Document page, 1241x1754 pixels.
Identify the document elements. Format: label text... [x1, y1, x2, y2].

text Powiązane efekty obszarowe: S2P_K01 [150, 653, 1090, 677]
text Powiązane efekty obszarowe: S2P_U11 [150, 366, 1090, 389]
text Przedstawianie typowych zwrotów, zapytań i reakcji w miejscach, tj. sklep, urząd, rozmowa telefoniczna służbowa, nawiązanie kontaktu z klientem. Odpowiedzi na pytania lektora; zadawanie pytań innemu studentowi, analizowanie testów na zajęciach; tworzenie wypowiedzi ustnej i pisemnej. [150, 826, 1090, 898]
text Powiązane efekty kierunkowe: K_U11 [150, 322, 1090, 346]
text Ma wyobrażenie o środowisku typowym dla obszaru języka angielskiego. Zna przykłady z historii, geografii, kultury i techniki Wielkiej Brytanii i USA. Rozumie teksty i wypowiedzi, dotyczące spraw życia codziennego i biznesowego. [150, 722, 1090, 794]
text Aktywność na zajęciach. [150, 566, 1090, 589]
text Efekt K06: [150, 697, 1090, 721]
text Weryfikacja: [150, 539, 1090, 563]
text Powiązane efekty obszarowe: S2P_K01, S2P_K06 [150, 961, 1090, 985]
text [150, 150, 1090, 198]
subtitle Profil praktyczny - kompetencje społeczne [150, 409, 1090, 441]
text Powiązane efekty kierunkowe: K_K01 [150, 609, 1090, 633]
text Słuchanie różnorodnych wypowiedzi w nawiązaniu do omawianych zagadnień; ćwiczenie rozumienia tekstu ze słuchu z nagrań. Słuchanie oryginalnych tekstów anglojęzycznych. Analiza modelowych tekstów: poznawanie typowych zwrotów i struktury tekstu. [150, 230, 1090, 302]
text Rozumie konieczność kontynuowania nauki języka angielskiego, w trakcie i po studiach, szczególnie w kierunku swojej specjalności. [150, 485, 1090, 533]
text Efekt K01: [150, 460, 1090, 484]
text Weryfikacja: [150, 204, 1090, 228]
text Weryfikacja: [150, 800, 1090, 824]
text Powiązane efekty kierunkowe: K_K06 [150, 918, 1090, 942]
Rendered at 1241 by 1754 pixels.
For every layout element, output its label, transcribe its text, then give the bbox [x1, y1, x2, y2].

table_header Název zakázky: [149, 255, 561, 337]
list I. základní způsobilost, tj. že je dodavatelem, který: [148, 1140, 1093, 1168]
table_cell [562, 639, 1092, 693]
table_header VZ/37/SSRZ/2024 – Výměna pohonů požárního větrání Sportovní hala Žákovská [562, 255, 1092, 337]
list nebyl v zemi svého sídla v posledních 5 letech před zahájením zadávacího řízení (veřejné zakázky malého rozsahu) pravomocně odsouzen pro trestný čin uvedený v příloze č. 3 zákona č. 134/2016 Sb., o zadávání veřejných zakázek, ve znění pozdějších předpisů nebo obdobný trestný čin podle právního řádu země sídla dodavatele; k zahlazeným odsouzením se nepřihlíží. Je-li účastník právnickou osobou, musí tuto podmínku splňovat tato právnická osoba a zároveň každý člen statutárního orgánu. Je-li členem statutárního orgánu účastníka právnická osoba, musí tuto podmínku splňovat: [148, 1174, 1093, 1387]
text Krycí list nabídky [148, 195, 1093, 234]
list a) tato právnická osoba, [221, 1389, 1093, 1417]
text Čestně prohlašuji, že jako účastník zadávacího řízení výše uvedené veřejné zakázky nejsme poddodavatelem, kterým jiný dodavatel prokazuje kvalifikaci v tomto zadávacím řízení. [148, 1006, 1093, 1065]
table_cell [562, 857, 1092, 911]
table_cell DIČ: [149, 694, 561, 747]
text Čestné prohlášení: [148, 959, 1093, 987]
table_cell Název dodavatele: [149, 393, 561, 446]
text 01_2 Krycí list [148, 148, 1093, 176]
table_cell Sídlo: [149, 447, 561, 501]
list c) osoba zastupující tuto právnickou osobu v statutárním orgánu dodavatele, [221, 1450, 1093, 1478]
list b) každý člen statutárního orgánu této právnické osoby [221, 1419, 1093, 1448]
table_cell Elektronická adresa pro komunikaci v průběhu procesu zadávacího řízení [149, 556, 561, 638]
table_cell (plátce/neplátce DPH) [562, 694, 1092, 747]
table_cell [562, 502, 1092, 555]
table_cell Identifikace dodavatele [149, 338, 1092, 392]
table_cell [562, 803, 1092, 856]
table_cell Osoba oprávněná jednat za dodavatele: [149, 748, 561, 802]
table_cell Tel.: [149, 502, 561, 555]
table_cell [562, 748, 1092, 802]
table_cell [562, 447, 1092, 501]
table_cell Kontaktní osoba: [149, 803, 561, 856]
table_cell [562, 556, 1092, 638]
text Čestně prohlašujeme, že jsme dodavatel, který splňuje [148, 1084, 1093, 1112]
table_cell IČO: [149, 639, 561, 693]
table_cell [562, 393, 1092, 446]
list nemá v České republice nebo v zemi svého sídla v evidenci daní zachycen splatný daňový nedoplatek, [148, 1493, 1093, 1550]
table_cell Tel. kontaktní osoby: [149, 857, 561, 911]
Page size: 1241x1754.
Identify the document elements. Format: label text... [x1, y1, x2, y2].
• • • •
→ **Task item**
Wherever the word "języka" turns up in a line of the listing, that line counts; report the total as a lone number.

→ **Task output**
2